* Action item:
The answer must consist of every line in the data that contains "pinky".

* Records for this exercise:
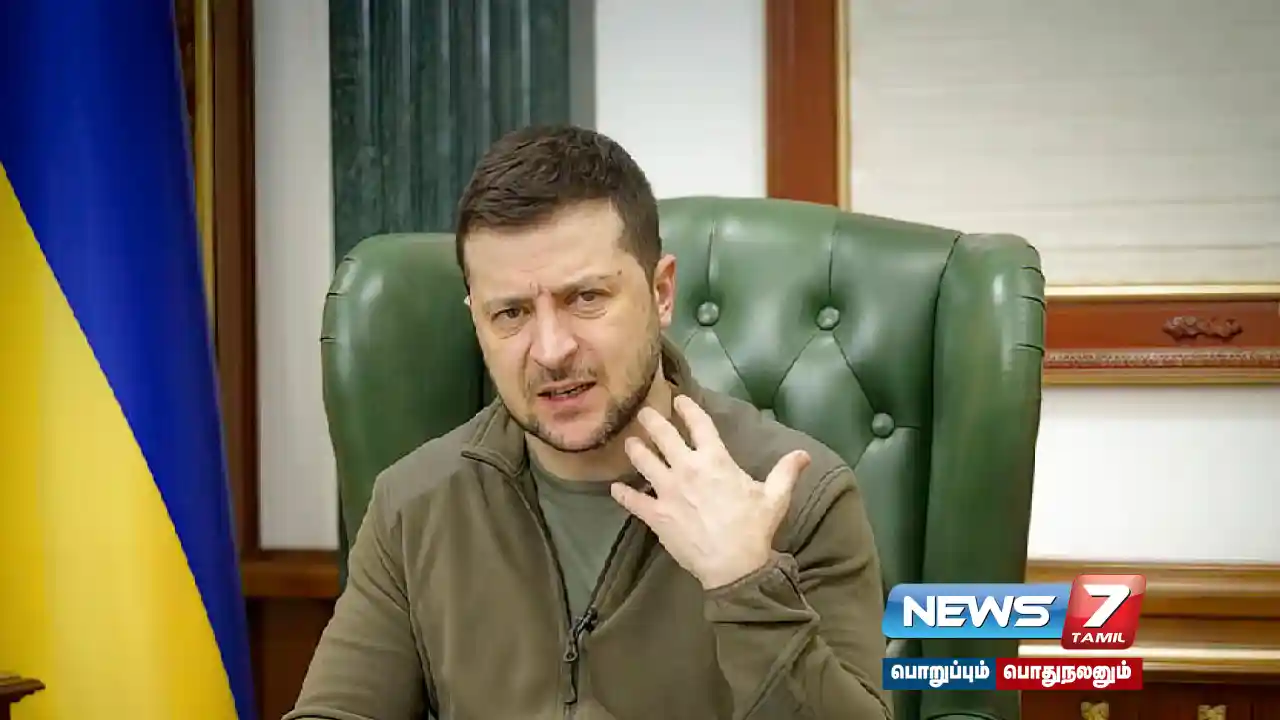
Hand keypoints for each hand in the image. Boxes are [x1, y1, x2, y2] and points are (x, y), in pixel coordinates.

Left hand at [611, 395, 811, 589]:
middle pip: (663, 436)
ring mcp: (667, 491)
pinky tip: (615, 489)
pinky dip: (623, 494)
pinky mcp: (656, 515)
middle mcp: (687, 469)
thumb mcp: (775, 498)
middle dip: (651, 420)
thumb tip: (804, 454)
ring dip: (634, 450)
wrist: (734, 566)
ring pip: (643, 461)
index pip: (699, 425)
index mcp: (715, 461)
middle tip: (644, 412)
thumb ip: (786, 471)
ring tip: (629, 442)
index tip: (679, 400)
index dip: (688, 408)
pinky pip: (634, 501)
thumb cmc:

* Answer box:
pinky tip: (615, 489)
pinky dip: (623, 494)
pinky mcp: (656, 515)
pinky pip: (634, 501)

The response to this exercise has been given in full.